L’appui moral de l’Académie de Berlin n’avait pas encore revêtu la forme de subvention, et les travaux auraient assez longtemps langui, si le consul général allemand, M. Beer, n’eût avancé en diverses fois 80 000 francs ; et ceci permit à la station naissante d’attendre la subvention annuelle de 30 000 marks, portée depuis à 40 000 marks, que le Reichstag inscrivit au budget de l’Empire.

Il ne suffisait pas d’avoir des bâtimens, il fallait encore un budget annuel qui permît le travail. Ouverte en février 1874, la station n’a pas depuis cessé de prospérer. Il y est actuellement dépensé tous les ans plus de 100 000 francs pour entretien, acquisition de réactifs, d’instrumens et de matériel d’études. Le personnel des collaborateurs scientifiques permanens et d’employés de toutes sortes comprend plus de 40 personnes. Ces chiffres n’indiquent-ils pas déjà un énorme mouvement ? Quelques autres préciseront davantage peut-être. On consomme chaque année 10 000 francs d’alcool, 6 000 de réactifs divers, 6 000 de verrerie. Quelles sont donc les sources de ce beau revenu ? La réponse à cette question présente, il me semble, plus d’intérêt pour nous Français que pour personne, car nous sommes peu accoutumés à voir des établissemens scientifiques prospérer grâce à des dons, rentes ou subventions provenant de particuliers, de sociétés savantes ou d’Etats étrangers.
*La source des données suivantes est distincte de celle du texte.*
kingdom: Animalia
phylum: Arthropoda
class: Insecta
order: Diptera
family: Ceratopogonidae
L’Institut Pasteur constitue une récente et remarquable exception ; mais d’abord les souscriptions étrangères ont largement afflué, et, de plus, il n’est peut-être pas inexact de croire que beaucoup d’offrandes nationales sont allées à l’œuvre de bienfaisance, à l’hôpital traitant la rage, autant, sinon plus, qu’au laboratoire de recherches.
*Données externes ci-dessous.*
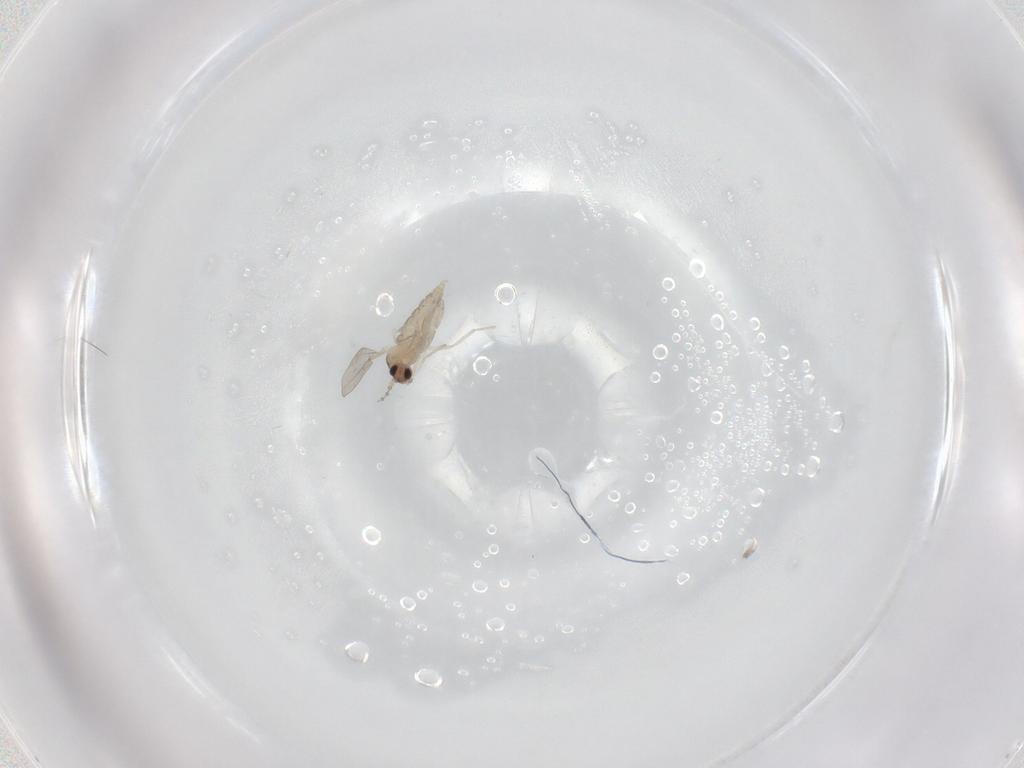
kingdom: Animalia
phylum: Arthropoda
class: Insecta
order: Diptera
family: Cecidomyiidae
Par contrat valable pour 2, 3 ou 5 ans, un particulier, une société savante, un gouvernement, moyennant une cotisation annuelle de 2 500 francs, a droit à ce qu’on appelle une « Table » à la station zoologique de Naples, c’est-à-dire que le particulier, la société savante ou le gouvernement peut pendant toute l’année faire occuper par un travailleur une place dans le laboratoire ; et on lui fournit à la station tous les instrumens, tous les réactifs, tous les animaux dont il a besoin ; il dispose de tous les livres de la bibliothèque : il est chez lui, dans la mesure, naturellement, où son activité n’est pas comprimante pour l’activité des voisins. Il est aisé de prévoir que, sans parler même de leur zèle bien prouvé pour la science, le directeur de la station et ses collaborateurs vont jusqu’à la limite du possible pour donner satisfaction à tous les travailleurs ; car la durée des contrats, c’est-à-dire la source du revenu, a pour facteur essentiel la satisfaction des contractans.